ASSIGNED TASK =
Nothing but the lines from the one containing "conditions." through the one containing "Deep dive into", both included, should be given again, each exactly as written below.
[Opening INFORMATION GIVEN section]
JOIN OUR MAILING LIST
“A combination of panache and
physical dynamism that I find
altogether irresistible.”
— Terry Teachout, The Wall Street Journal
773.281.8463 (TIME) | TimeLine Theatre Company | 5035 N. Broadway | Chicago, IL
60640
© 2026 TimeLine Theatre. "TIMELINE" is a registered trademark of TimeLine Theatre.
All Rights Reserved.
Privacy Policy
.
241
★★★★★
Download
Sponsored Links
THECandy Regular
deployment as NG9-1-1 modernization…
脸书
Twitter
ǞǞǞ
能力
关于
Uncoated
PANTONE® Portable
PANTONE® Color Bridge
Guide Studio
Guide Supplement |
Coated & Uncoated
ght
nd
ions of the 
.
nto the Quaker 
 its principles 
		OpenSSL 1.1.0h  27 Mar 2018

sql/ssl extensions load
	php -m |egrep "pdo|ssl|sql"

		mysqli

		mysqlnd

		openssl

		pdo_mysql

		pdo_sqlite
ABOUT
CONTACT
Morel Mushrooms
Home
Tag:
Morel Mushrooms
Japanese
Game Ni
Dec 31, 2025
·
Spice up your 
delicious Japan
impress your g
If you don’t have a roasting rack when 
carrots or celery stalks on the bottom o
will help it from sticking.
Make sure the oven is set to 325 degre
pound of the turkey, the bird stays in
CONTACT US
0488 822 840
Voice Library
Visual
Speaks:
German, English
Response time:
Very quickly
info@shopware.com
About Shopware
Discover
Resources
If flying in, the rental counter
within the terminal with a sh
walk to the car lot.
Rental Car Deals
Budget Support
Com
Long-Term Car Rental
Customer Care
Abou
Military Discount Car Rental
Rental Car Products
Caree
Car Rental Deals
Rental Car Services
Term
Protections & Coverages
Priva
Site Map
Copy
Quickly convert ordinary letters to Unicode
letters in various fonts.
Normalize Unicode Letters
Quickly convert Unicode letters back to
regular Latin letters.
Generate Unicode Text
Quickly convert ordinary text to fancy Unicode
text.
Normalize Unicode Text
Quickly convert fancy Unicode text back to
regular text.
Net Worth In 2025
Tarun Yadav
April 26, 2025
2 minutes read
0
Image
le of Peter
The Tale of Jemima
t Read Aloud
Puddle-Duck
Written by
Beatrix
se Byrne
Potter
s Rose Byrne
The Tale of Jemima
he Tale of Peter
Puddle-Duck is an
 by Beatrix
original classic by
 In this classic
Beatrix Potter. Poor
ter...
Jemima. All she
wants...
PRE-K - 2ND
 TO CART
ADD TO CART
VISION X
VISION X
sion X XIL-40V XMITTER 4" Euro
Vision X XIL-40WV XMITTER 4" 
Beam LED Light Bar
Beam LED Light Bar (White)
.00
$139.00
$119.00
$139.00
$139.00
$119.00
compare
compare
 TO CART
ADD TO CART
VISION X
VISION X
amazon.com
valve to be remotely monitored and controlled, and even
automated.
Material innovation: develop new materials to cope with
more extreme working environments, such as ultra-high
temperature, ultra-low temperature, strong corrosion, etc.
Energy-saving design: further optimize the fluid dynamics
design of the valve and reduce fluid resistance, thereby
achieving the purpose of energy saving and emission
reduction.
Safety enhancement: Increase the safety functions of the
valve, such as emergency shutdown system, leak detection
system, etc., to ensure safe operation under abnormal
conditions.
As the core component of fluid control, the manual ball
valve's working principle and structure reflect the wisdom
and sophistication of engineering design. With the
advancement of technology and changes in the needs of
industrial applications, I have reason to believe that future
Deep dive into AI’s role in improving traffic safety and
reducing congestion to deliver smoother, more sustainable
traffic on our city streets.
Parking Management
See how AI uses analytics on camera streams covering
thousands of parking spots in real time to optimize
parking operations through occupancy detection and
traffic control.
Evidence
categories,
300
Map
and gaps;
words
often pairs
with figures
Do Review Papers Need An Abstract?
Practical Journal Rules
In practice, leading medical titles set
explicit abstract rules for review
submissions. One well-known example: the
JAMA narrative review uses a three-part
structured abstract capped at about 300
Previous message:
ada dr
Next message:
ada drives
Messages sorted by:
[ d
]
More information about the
[Closing INFORMATION GIVEN section]
SOLUTION FOR THIS TASK =
conditions.
As the core component of fluid control, the manual ball
valve's working principle and structure reflect the wisdom
and sophistication of engineering design. With the
advancement of technology and changes in the needs of
industrial applications, I have reason to believe that future
Deep dive into AI’s role in improving traffic safety and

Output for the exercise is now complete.